A run of records
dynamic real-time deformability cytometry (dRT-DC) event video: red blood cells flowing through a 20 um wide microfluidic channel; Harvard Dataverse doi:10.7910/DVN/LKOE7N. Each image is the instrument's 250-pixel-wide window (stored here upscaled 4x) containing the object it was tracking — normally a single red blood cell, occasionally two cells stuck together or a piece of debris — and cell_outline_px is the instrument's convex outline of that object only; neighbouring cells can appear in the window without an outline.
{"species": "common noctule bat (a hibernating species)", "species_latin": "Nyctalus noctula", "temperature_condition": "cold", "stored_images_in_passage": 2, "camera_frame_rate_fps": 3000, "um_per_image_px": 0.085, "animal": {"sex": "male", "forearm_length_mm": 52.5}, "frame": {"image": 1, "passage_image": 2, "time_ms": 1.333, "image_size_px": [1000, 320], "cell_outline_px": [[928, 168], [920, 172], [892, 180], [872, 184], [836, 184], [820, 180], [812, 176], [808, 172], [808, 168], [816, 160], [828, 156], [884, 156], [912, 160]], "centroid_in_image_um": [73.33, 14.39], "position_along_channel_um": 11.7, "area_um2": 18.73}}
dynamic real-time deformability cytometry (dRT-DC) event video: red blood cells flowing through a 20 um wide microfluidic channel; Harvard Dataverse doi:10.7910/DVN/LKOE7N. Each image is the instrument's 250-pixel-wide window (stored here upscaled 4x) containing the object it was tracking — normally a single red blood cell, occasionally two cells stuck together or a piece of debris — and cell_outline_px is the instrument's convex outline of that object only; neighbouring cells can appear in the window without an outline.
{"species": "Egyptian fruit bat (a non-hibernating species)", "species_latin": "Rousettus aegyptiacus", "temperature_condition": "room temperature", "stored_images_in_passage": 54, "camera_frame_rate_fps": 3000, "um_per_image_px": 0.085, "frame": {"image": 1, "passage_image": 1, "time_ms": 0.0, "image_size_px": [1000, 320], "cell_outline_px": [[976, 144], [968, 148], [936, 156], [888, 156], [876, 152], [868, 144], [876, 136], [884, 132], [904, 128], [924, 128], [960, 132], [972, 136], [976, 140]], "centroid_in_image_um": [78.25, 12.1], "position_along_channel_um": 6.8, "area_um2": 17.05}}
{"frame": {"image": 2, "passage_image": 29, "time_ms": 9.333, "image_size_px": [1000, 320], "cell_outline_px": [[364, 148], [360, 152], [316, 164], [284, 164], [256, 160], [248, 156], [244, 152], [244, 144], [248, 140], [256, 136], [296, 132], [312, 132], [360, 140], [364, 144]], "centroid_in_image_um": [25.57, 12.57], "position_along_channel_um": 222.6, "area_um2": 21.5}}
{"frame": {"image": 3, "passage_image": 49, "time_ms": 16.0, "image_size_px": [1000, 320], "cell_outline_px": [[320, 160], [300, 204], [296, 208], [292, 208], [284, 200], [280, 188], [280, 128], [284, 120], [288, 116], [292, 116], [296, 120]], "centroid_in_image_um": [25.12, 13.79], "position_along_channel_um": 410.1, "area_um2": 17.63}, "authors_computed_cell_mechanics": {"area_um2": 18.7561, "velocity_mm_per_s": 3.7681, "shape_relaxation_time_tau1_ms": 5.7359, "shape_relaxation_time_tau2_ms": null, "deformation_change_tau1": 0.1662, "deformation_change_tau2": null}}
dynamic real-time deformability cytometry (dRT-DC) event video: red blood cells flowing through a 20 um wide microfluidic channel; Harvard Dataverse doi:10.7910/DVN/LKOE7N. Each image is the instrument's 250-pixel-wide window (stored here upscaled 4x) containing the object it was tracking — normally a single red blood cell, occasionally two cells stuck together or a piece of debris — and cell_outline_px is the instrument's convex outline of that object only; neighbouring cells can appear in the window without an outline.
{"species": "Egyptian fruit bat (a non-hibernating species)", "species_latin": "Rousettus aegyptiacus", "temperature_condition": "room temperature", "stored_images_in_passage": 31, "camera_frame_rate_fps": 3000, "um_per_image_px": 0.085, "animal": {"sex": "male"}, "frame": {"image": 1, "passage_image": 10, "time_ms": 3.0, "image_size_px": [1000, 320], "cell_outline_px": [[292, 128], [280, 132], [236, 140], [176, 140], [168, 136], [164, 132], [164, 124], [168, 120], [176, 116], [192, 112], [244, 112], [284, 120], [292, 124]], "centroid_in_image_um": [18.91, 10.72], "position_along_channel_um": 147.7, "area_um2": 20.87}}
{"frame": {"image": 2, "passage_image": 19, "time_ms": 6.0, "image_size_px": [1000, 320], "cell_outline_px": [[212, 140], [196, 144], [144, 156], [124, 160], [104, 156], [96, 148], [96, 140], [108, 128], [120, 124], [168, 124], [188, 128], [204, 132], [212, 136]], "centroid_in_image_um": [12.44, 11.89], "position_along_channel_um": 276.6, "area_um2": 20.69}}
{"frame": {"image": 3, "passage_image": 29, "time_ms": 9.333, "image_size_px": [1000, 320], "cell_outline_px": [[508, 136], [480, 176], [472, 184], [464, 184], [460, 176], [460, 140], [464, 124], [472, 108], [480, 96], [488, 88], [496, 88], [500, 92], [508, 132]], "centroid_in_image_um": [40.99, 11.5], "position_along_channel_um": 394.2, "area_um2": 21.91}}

## [YOUR TASK]
Extract each entry in full, exactly as given.

## [EXPECTED ANSWER]
dynamic real-time deformability cytometry (dRT-DC) event video: red blood cells flowing through a 20 um wide microfluidic channel; Harvard Dataverse doi:10.7910/DVN/LKOE7N. Each image is the instrument's 250-pixel-wide window (stored here upscaled 4x) containing the object it was tracking — normally a single red blood cell, occasionally two cells stuck together or a piece of debris — and cell_outline_px is the instrument's convex outline of that object only; neighbouring cells can appear in the window without an outline.
{"species": "common noctule bat (a hibernating species)", "species_latin": "Nyctalus noctula", "temperature_condition": "cold", "stored_images_in_passage": 2, "camera_frame_rate_fps": 3000, "um_per_image_px": 0.085, "animal": {"sex": "male", "forearm_length_mm": 52.5}, "frame": {"image": 1, "passage_image": 2, "time_ms": 1.333, "image_size_px": [1000, 320], "cell_outline_px": [[928, 168], [920, 172], [892, 180], [872, 184], [836, 184], [820, 180], [812, 176], [808, 172], [808, 168], [816, 160], [828, 156], [884, 156], [912, 160]], "centroid_in_image_um": [73.33, 14.39], "position_along_channel_um": 11.7, "area_um2": 18.73}}
dynamic real-time deformability cytometry (dRT-DC) event video: red blood cells flowing through a 20 um wide microfluidic channel; Harvard Dataverse doi:10.7910/DVN/LKOE7N. Each image is the instrument's 250-pixel-wide window (stored here upscaled 4x) containing the object it was tracking — normally a single red blood cell, occasionally two cells stuck together or a piece of debris — and cell_outline_px is the instrument's convex outline of that object only; neighbouring cells can appear in the window without an outline.
{"species": "Egyptian fruit bat (a non-hibernating species)", "species_latin": "Rousettus aegyptiacus", "temperature_condition": "room temperature", "stored_images_in_passage": 54, "camera_frame_rate_fps": 3000, "um_per_image_px": 0.085, "frame": {"image": 1, "passage_image": 1, "time_ms": 0.0, "image_size_px": [1000, 320], "cell_outline_px": [[976, 144], [968, 148], [936, 156], [888, 156], [876, 152], [868, 144], [876, 136], [884, 132], [904, 128], [924, 128], [960, 132], [972, 136], [976, 140]], "centroid_in_image_um": [78.25, 12.1], "position_along_channel_um": 6.8, "area_um2": 17.05}}
{"frame": {"image": 2, "passage_image": 29, "time_ms": 9.333, "image_size_px": [1000, 320], "cell_outline_px": [[364, 148], [360, 152], [316, 164], [284, 164], [256, 160], [248, 156], [244, 152], [244, 144], [248, 140], [256, 136], [296, 132], [312, 132], [360, 140], [364, 144]], "centroid_in_image_um": [25.57, 12.57], "position_along_channel_um": 222.6, "area_um2": 21.5}}
{"frame": {"image": 3, "passage_image": 49, "time_ms": 16.0, "image_size_px": [1000, 320], "cell_outline_px": [[320, 160], [300, 204], [296, 208], [292, 208], [284, 200], [280, 188], [280, 128], [284, 120], [288, 116], [292, 116], [296, 120]], "centroid_in_image_um": [25.12, 13.79], "position_along_channel_um": 410.1, "area_um2": 17.63}, "authors_computed_cell_mechanics": {"area_um2": 18.7561, "velocity_mm_per_s": 3.7681, "shape_relaxation_time_tau1_ms": 5.7359, "shape_relaxation_time_tau2_ms": null, "deformation_change_tau1": 0.1662, "deformation_change_tau2": null}}
dynamic real-time deformability cytometry (dRT-DC) event video: red blood cells flowing through a 20 um wide microfluidic channel; Harvard Dataverse doi:10.7910/DVN/LKOE7N. Each image is the instrument's 250-pixel-wide window (stored here upscaled 4x) containing the object it was tracking — normally a single red blood cell, occasionally two cells stuck together or a piece of debris — and cell_outline_px is the instrument's convex outline of that object only; neighbouring cells can appear in the window without an outline.
{"species": "Egyptian fruit bat (a non-hibernating species)", "species_latin": "Rousettus aegyptiacus", "temperature_condition": "room temperature", "stored_images_in_passage": 31, "camera_frame_rate_fps": 3000, "um_per_image_px": 0.085, "animal": {"sex": "male"}, "frame": {"image": 1, "passage_image": 10, "time_ms": 3.0, "image_size_px": [1000, 320], "cell_outline_px": [[292, 128], [280, 132], [236, 140], [176, 140], [168, 136], [164, 132], [164, 124], [168, 120], [176, 116], [192, 112], [244, 112], [284, 120], [292, 124]], "centroid_in_image_um": [18.91, 10.72], "position_along_channel_um": 147.7, "area_um2": 20.87}}
{"frame": {"image": 2, "passage_image": 19, "time_ms": 6.0, "image_size_px": [1000, 320], "cell_outline_px": [[212, 140], [196, 144], [144, 156], [124, 160], [104, 156], [96, 148], [96, 140], [108, 128], [120, 124], [168, 124], [188, 128], [204, 132], [212, 136]], "centroid_in_image_um": [12.44, 11.89], "position_along_channel_um": 276.6, "area_um2": 20.69}}
{"frame": {"image": 3, "passage_image": 29, "time_ms": 9.333, "image_size_px": [1000, 320], "cell_outline_px": [[508, 136], [480, 176], [472, 184], [464, 184], [460, 176], [460, 140], [464, 124], [472, 108], [480, 96], [488, 88], [496, 88], [500, 92], [508, 132]], "centroid_in_image_um": [40.99, 11.5], "position_along_channel_um": 394.2, "area_um2": 21.91}}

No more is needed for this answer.